The individual and organisational adversities faced by nurses at the forefront of patient care remain a constant challenge within healthcare institutions. These often lead to feelings of being undervalued, discontent, or burnout. Frontline nurse managers are not exempt from this as they also carry the load of handling the daily demands of their department's operation.
But how often and how extensive do we check on these nurses on this level?
Frontline nurse leaders are expected to manage services that cater to a multitude of patients with varying health presentations, manage diverse staff personalities, as well as translate executive plans and projects as direct patient care initiatives. The difficulty with these tasks is that they are non-technical skills that no single theoretical framework, coaching, or study day can teach. This can generate a sense of confusion and isolation among those in this group that can flow to the rest of their team members, affecting overall patient care.
Personally, as a band 7 nurse manager, I find great joy knowing that my role still allows me to practise my core bedside nursing skills and at the same time have the opportunity to facilitate service improvement measures. In my experience, especially during the height and immediately after the onslaught of COVID-19, I often feel like I am navigating through uncharted waters. That it is either I ride the waves or I sink and worse, drag others with me.
Leadership programmes and literature certainly help greatly in teaching one the fundamental guiding principles of team and clinical decision making. However, no one could teach you how to exactly deal with the great balancing act that you have to do to keep the floor together every day, how to manage patient expectations, work through the pressures of financial cuts, etc.
Within the context of ophthalmic services where the demand often exceeds capacity, the other challenge that remains is how we can develop interest among younger nurses towards the specialty; as well as how to retain, develop and foster motivation and confidence among current staff to also make them want to lead and innovate so the service can continue to thrive in the coming years.
Scrutiny is intense among individuals in high level management.
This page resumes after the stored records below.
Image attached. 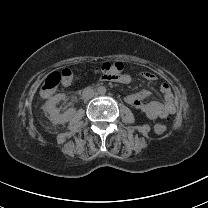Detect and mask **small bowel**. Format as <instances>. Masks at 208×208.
I'll use <instances>...</instances> for the list:
<instances>
[{"instance_id": "small-bowel-1", "label": "small bowel", "mask_w": 208, "mask_h": 208, "mask_svg": "<svg viewBox=\"0 0 208 208\" xmlns=\"http://www.w3.org/2000/svg\"><path fill=\"white\" fill-rule=\"evenodd\" d=\"M141 76L148 80L154 81L156 80V76L152 72H142ZM100 82H117L128 84L131 82V77L127 74H114V75H100ZM65 86H69L70 84H64ZM160 91L164 97L162 102L159 101H151V102H143V99L150 96L152 92L148 89H144L140 92L130 94L126 96L125 101L133 106L134 108L140 110L145 116L151 120L162 118L165 119L172 115L176 110V105L174 102L172 90L167 83H163L160 86Z\"/></svg>"}]
</instances>
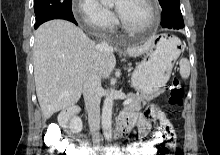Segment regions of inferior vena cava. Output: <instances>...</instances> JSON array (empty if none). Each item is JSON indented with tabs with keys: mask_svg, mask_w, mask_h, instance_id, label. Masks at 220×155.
Instances as JSON below:
<instances>
[{
	"mask_svg": "<svg viewBox=\"0 0 220 155\" xmlns=\"http://www.w3.org/2000/svg\"><path fill=\"white\" fill-rule=\"evenodd\" d=\"M101 45L104 48H109L108 44L105 42ZM83 96L88 113V123L91 133L98 136L100 130V101L102 96V87L101 77L98 73L97 66H93L85 79L83 85Z\"/></svg>",
	"mask_w": 220,
	"mask_h": 155,
	"instance_id": "obj_1",
	"label": "inferior vena cava"
}]
</instances>
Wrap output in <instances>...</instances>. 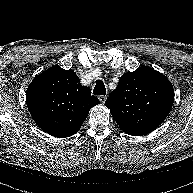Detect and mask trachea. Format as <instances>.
<instances>
[{
	"label": "trachea",
	"instance_id": "obj_1",
	"mask_svg": "<svg viewBox=\"0 0 193 193\" xmlns=\"http://www.w3.org/2000/svg\"><path fill=\"white\" fill-rule=\"evenodd\" d=\"M93 94L95 95H105L106 94V87L102 80L96 81V84L93 90Z\"/></svg>",
	"mask_w": 193,
	"mask_h": 193
}]
</instances>
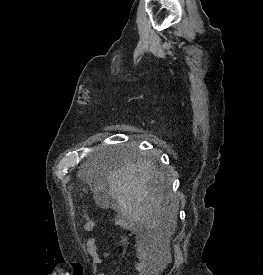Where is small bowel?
<instances>
[{
    "instance_id": "small-bowel-1",
    "label": "small bowel",
    "mask_w": 263,
    "mask_h": 275,
    "mask_svg": "<svg viewBox=\"0 0 263 275\" xmlns=\"http://www.w3.org/2000/svg\"><path fill=\"white\" fill-rule=\"evenodd\" d=\"M96 227L95 221H88L84 225L85 231H91ZM96 238L92 237L87 241V250L93 259V266L101 263V258L97 252ZM137 262L135 265L136 275H154L155 269L149 261V250L141 240L136 241ZM98 275H105L100 273Z\"/></svg>"
}]
</instances>
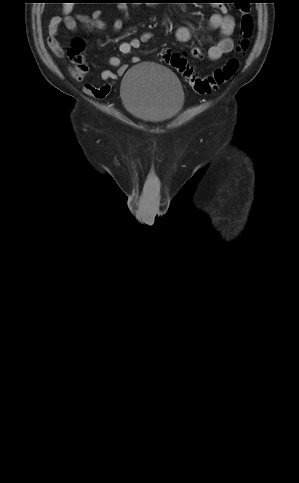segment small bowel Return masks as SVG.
I'll return each mask as SVG.
<instances>
[{"mask_svg": "<svg viewBox=\"0 0 299 483\" xmlns=\"http://www.w3.org/2000/svg\"><path fill=\"white\" fill-rule=\"evenodd\" d=\"M125 16L129 15L128 8L126 6L120 7ZM64 24L69 30L75 31L80 27L95 29L102 31L106 28V22L103 20V12L101 10H95L91 15H75L66 17H54L50 20L48 27L47 44L52 52L58 56L63 57L64 51L58 41V32L60 26ZM209 25L213 29H218L220 33L219 40L211 45L208 49V58L211 61H217L222 56L232 52L234 42L232 34L235 29V22L232 16L227 14V8L224 5L218 7V11L211 14L209 18ZM123 28V22L120 19H116L112 23V29L115 32L121 31ZM154 37L153 32L145 31L139 37L132 38L128 41H122L119 44V52L121 54H130L132 50L140 47L141 44L150 42ZM175 37L181 43H187L192 38V30L186 26H179L175 30ZM191 56L196 59H202L204 54L199 47H193L190 51ZM140 61L138 57H132L130 62L137 64ZM112 67H117V73H113L110 70H105L101 74V78L104 81H114L118 77L122 76L128 69L127 64H122L119 57H111L108 61ZM85 92L98 99L105 98L110 90L111 84L105 83L101 86H95L91 83L85 84Z\"/></svg>", "mask_w": 299, "mask_h": 483, "instance_id": "small-bowel-1", "label": "small bowel"}]
</instances>
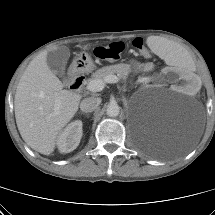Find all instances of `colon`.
I'll return each mask as SVG.
<instances>
[{
	"label": "colon",
	"instance_id": "colon-1",
	"mask_svg": "<svg viewBox=\"0 0 215 215\" xmlns=\"http://www.w3.org/2000/svg\"><path fill=\"white\" fill-rule=\"evenodd\" d=\"M133 46L137 48L143 56H148V52L145 50L143 41L140 38H136L133 41ZM123 50L124 44L122 42H114L105 46L95 47L93 53L99 59L117 60L120 58Z\"/></svg>",
	"mask_w": 215,
	"mask_h": 215
}]
</instances>
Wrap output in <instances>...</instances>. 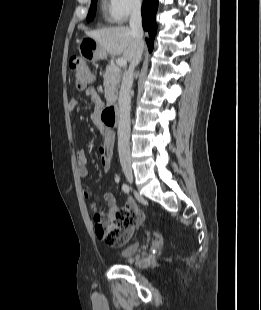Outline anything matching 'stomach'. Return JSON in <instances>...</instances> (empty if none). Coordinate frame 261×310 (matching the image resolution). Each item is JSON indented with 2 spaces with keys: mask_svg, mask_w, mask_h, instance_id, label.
I'll use <instances>...</instances> for the list:
<instances>
[{
  "mask_svg": "<svg viewBox=\"0 0 261 310\" xmlns=\"http://www.w3.org/2000/svg\"><path fill=\"white\" fill-rule=\"evenodd\" d=\"M79 52L87 61L95 62L104 57L99 43L92 38H85L79 44Z\"/></svg>",
  "mask_w": 261,
  "mask_h": 310,
  "instance_id": "0dacf381",
  "label": "stomach"
}]
</instances>
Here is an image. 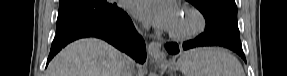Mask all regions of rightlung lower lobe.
Returning <instances> with one entry per match:
<instances>
[{
	"label": "right lung lower lobe",
	"instance_id": "right-lung-lower-lobe-1",
	"mask_svg": "<svg viewBox=\"0 0 287 76\" xmlns=\"http://www.w3.org/2000/svg\"><path fill=\"white\" fill-rule=\"evenodd\" d=\"M83 37L101 38L133 57L137 62L143 63L146 60L145 42L136 32L129 16L123 12L111 20L83 24L57 34L52 43L47 64L64 46Z\"/></svg>",
	"mask_w": 287,
	"mask_h": 76
}]
</instances>
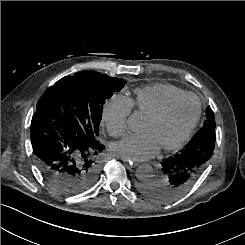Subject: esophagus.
<instances>
[{"label":"esophagus","instance_id":"esophagus-1","mask_svg":"<svg viewBox=\"0 0 245 245\" xmlns=\"http://www.w3.org/2000/svg\"><path fill=\"white\" fill-rule=\"evenodd\" d=\"M121 160L123 162H126L128 164V166L131 168H135L139 165V162L132 160V159H127V158L121 157Z\"/></svg>","mask_w":245,"mask_h":245}]
</instances>
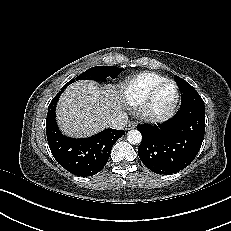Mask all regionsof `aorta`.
Here are the masks:
<instances>
[{
    "label": "aorta",
    "mask_w": 231,
    "mask_h": 231,
    "mask_svg": "<svg viewBox=\"0 0 231 231\" xmlns=\"http://www.w3.org/2000/svg\"><path fill=\"white\" fill-rule=\"evenodd\" d=\"M127 140L130 144L137 145L142 141V134L138 130H130L127 133Z\"/></svg>",
    "instance_id": "obj_1"
}]
</instances>
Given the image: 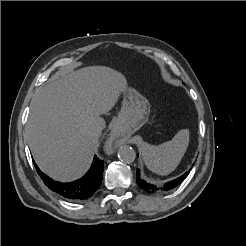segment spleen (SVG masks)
I'll list each match as a JSON object with an SVG mask.
<instances>
[{
	"instance_id": "obj_1",
	"label": "spleen",
	"mask_w": 246,
	"mask_h": 246,
	"mask_svg": "<svg viewBox=\"0 0 246 246\" xmlns=\"http://www.w3.org/2000/svg\"><path fill=\"white\" fill-rule=\"evenodd\" d=\"M189 135L188 129H182L172 140L158 146L142 142L140 151L146 167L162 176L173 172L188 148Z\"/></svg>"
}]
</instances>
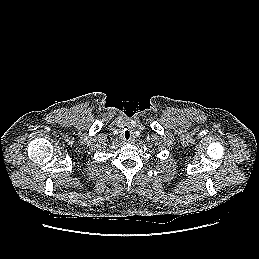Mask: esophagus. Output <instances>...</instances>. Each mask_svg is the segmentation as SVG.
I'll list each match as a JSON object with an SVG mask.
<instances>
[{"label": "esophagus", "instance_id": "esophagus-1", "mask_svg": "<svg viewBox=\"0 0 259 259\" xmlns=\"http://www.w3.org/2000/svg\"><path fill=\"white\" fill-rule=\"evenodd\" d=\"M123 140L126 141V142H130L131 134H129V132L124 133Z\"/></svg>", "mask_w": 259, "mask_h": 259}]
</instances>
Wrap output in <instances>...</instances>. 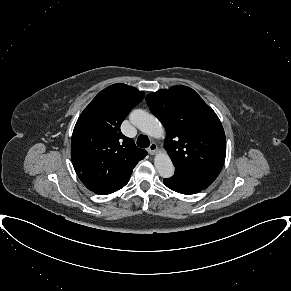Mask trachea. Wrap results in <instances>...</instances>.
<instances>
[{
  "instance_id": "1",
  "label": "trachea",
  "mask_w": 291,
  "mask_h": 291,
  "mask_svg": "<svg viewBox=\"0 0 291 291\" xmlns=\"http://www.w3.org/2000/svg\"><path fill=\"white\" fill-rule=\"evenodd\" d=\"M150 145V140L146 135H140L137 139V146L147 148Z\"/></svg>"
}]
</instances>
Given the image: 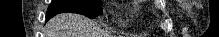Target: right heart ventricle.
I'll return each instance as SVG.
<instances>
[{
	"instance_id": "e07e8e85",
	"label": "right heart ventricle",
	"mask_w": 219,
	"mask_h": 37,
	"mask_svg": "<svg viewBox=\"0 0 219 37\" xmlns=\"http://www.w3.org/2000/svg\"><path fill=\"white\" fill-rule=\"evenodd\" d=\"M140 9H141V7H140V6H137V7L135 8V10H136L137 12H139V11H140Z\"/></svg>"
}]
</instances>
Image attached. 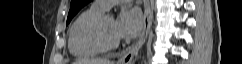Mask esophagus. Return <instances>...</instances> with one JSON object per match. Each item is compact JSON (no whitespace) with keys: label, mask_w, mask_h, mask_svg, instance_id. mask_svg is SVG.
<instances>
[{"label":"esophagus","mask_w":242,"mask_h":64,"mask_svg":"<svg viewBox=\"0 0 242 64\" xmlns=\"http://www.w3.org/2000/svg\"><path fill=\"white\" fill-rule=\"evenodd\" d=\"M150 25H151L150 5H149V0H146L144 26H143L142 34L134 45L126 49L124 55L118 61L119 64H129L131 62L133 56L139 51L141 46L145 43L150 29Z\"/></svg>","instance_id":"esophagus-1"}]
</instances>
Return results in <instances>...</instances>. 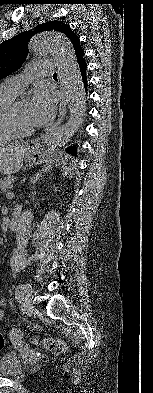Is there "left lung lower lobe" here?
<instances>
[{
  "label": "left lung lower lobe",
  "instance_id": "obj_1",
  "mask_svg": "<svg viewBox=\"0 0 153 393\" xmlns=\"http://www.w3.org/2000/svg\"><path fill=\"white\" fill-rule=\"evenodd\" d=\"M84 53L83 52H79L78 54H76V58H77V63L79 65V69H80V73H81V77L84 83V87L86 90V86H87V76H86V62L85 59L83 58ZM75 147V146H74ZM74 147L68 148L66 149V151L72 155H76Z\"/></svg>",
  "mask_w": 153,
  "mask_h": 393
}]
</instances>
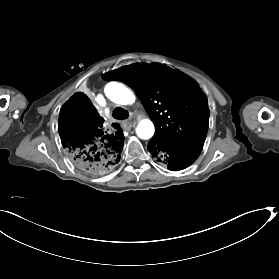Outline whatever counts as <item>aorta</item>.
I'll return each instance as SVG.
<instances>
[{"label": "aorta", "mask_w": 279, "mask_h": 279, "mask_svg": "<svg viewBox=\"0 0 279 279\" xmlns=\"http://www.w3.org/2000/svg\"><path fill=\"white\" fill-rule=\"evenodd\" d=\"M105 95L114 103L121 105L132 104L135 101L133 92L121 83L110 82L105 86ZM154 124L149 119L141 120L137 127V136L147 140L154 135Z\"/></svg>", "instance_id": "aorta-1"}]
</instances>
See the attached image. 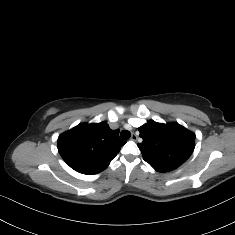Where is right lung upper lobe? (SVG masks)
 <instances>
[{
  "mask_svg": "<svg viewBox=\"0 0 235 235\" xmlns=\"http://www.w3.org/2000/svg\"><path fill=\"white\" fill-rule=\"evenodd\" d=\"M119 130H111L106 121L81 123L58 138V151L75 171L93 175L105 170L126 143Z\"/></svg>",
  "mask_w": 235,
  "mask_h": 235,
  "instance_id": "obj_1",
  "label": "right lung upper lobe"
}]
</instances>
Bedside staff have been given better, much-deserved recognition by the public. Nurses in supervisory roles on the other hand often find themselves caught in the middle of busy, sometimes conflicting, networks. Senior enough to be relied on to be self-sufficient in troubleshooting, but not too in there yet to be calling the shots. The hope is for their pillars to be strengthened to enable them to continue supporting rather than letting them end up crumbling.